[[ Entries shown open ]]
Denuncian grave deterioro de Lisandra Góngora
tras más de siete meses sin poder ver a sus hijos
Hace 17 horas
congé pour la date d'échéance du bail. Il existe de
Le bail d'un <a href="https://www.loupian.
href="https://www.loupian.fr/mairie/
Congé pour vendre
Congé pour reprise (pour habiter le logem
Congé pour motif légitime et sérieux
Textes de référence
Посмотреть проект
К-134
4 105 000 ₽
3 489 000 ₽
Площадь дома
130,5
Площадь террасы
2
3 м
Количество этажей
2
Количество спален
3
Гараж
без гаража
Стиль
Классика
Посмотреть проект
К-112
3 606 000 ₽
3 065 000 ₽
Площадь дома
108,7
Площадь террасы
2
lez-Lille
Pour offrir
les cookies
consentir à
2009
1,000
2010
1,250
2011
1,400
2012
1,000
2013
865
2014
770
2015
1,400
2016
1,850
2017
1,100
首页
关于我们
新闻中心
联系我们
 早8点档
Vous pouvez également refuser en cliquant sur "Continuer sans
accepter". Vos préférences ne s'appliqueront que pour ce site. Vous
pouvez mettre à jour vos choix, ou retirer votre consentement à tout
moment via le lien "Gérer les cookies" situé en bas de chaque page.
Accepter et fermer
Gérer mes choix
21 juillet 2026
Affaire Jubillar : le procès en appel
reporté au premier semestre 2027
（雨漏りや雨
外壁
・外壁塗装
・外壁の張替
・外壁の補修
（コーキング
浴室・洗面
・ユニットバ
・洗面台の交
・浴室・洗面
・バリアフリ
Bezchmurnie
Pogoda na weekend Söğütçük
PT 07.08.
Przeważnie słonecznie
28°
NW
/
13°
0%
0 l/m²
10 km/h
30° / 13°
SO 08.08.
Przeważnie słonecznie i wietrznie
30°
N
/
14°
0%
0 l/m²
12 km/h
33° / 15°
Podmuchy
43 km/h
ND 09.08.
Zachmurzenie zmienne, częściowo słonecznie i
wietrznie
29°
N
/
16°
[[ Entries shown closed ]]
● **What you have to do**: Your task is to quote the lines above, beginning with the first and ending with the one that holds "Vous pouvez également".

● **Answer to the exercise**:
Denuncian grave deterioro de Lisandra Góngora
tras más de siete meses sin poder ver a sus hijos
Hace 17 horas
congé pour la date d'échéance du bail. Il existe de
Le bail d'un <a href="https://www.loupian.
href="https://www.loupian.fr/mairie/
Congé pour vendre
Congé pour reprise (pour habiter le logem
Congé pour motif légitime et sérieux
Textes de référence
Посмотреть проект
К-134
4 105 000 ₽
3 489 000 ₽
Площадь дома
130,5
Площадь террасы
2
3 м
Количество этажей
2
Количество спален
3
Гараж
без гаража
Стиль
Классика
Посмотреть проект
К-112
3 606 000 ₽
3 065 000 ₽
Площадь дома
108,7
Площадь террасы
2
lez-Lille
Pour offrir
les cookies
consentir à
2009
1,000
2010
1,250
2011
1,400
2012
1,000
2013
865
2014
770
2015
1,400
2016
1,850
2017
1,100
首页
关于我们
新闻中心
联系我们
 早8点档
Vous pouvez également refuser en cliquant sur "Continuer sans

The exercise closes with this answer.